I'm going to get rid of this problem in future by going with an overflow and a sump.


----------



## BaoBeiZhu (Apr 24, 2010)

yeah i moved the koarlia from the big tank to the smaller tank and all it did was push it to the other end

so i should be able to buy the spray bar at the lfs?


----------



## Diztrbd1 (Apr 21, 2010)

What particular filter is on the tank now?


----------



## BaoBeiZhu (Apr 24, 2010)

a eheim 2232 in the 70 gal
and a fx5 in the 210


----------



## monkE (Aug 4, 2010)

you should be able to find spray bars to fit both of those... I think all the hoses are 5/8 ID (inside diameter)


----------



## 2wheelsx2 (Apr 21, 2010)

I'd fit a fluval surface skimmer on the intake of the FX5. It probably is only set up for the smaller series (205, 305, 405), but should be adaptable to the FX5.


----------



## BaoBeiZhu (Apr 24, 2010)

surface skimmer, is it another plug and play item?


----------



## hi-revs (Nov 3, 2010)

surface agitation should cure this problem.

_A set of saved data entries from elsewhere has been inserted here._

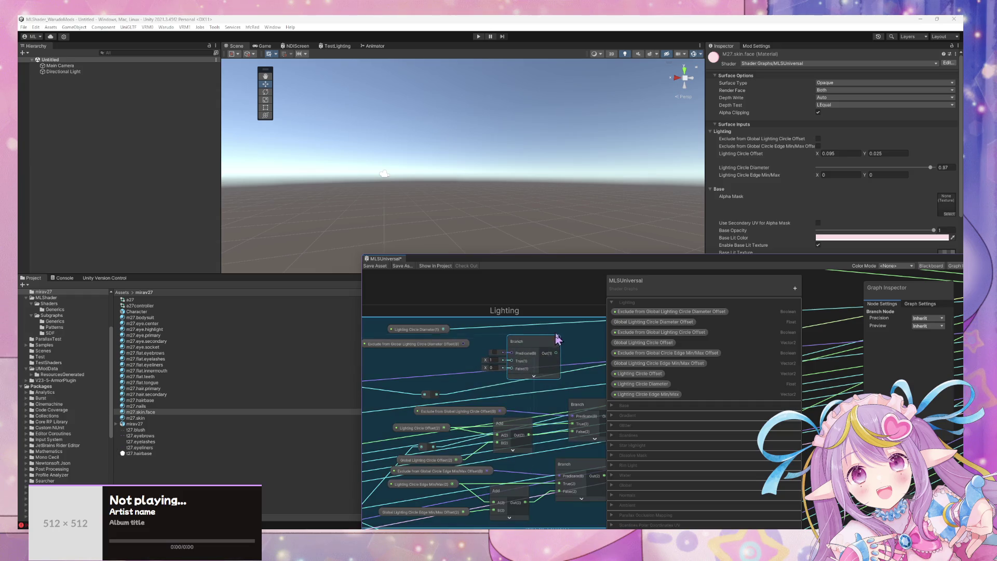
left_click_drag(544, 349, 518, 363)
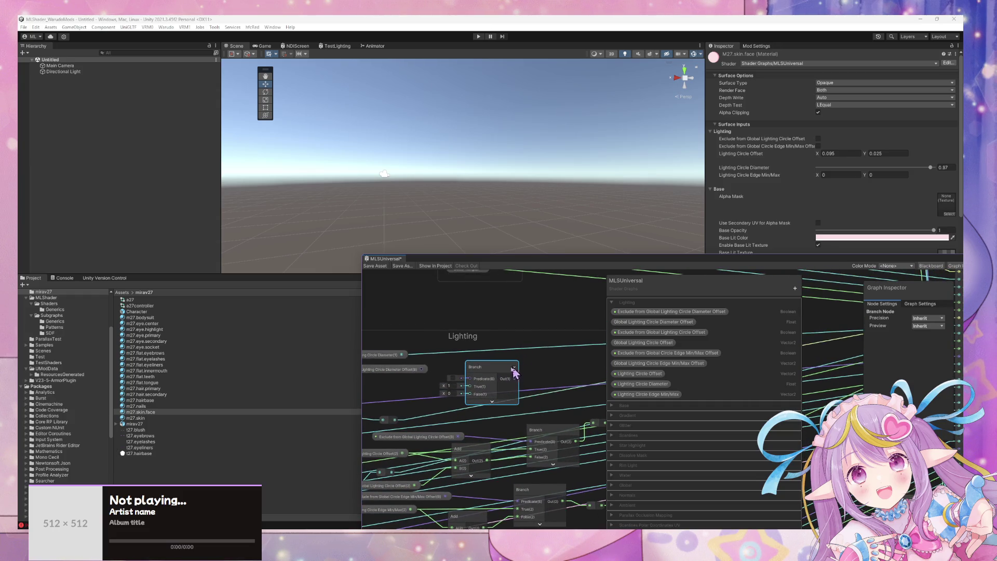
left_click(546, 348)
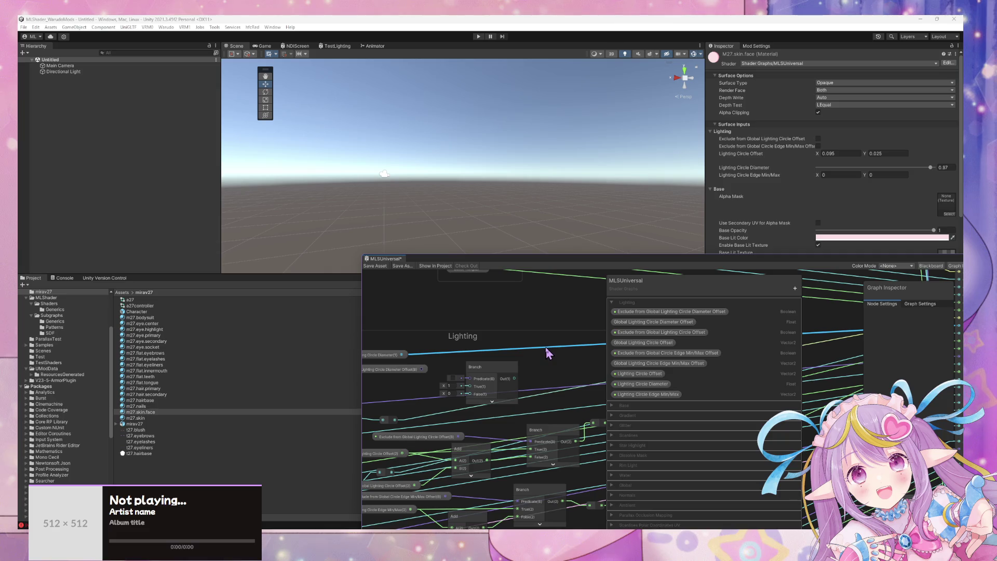
double_click(546, 348)
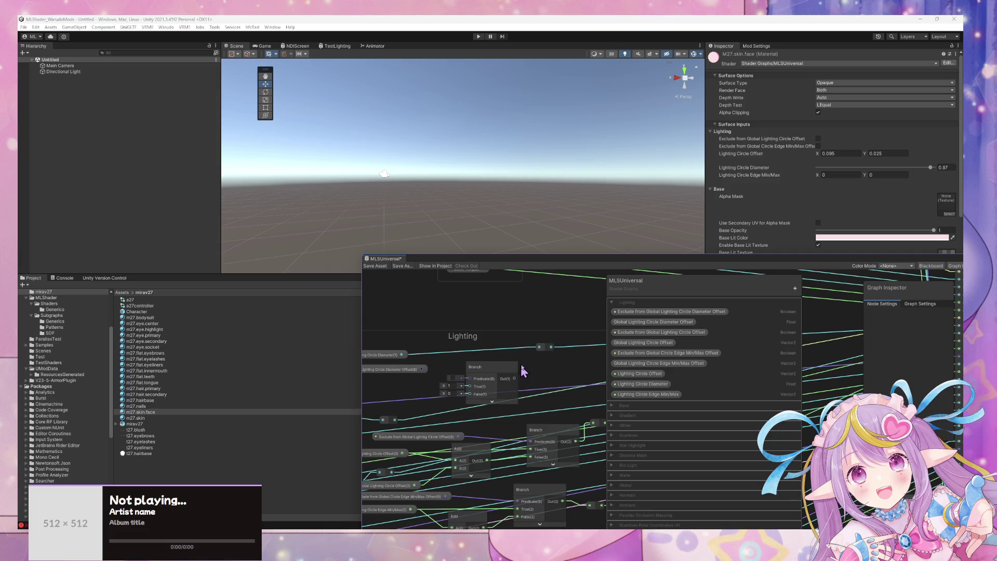
left_click_drag(522, 366, 535, 347)
Step: Wire the Exclude from Global Lighting Circle Diameter Offset toggle into the Branch Predicate
left_click(397, 356)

As someone mentioned already, Go with an air stone and a powerful air pump.


----------



## 2wheelsx2 (Apr 21, 2010)

BaoBeiZhu said:


> surface skimmer, is it another plug and play item?


Yup. This one is for the Aquaclear, but they make one for the Fluvals. Hagen Aquaclear Surface Skimmer


----------



## BaoBeiZhu (Apr 24, 2010)

sweet tanks !


----------



## SeaHorse_Fanatic (Apr 22, 2010)

As others have mentioned, add surface agitation and maybe a surface skimmer attachment to your intake.


----------



## BaoBeiZhu (Apr 24, 2010)

will do, going to get one for each of my tanks tomorrow !


----------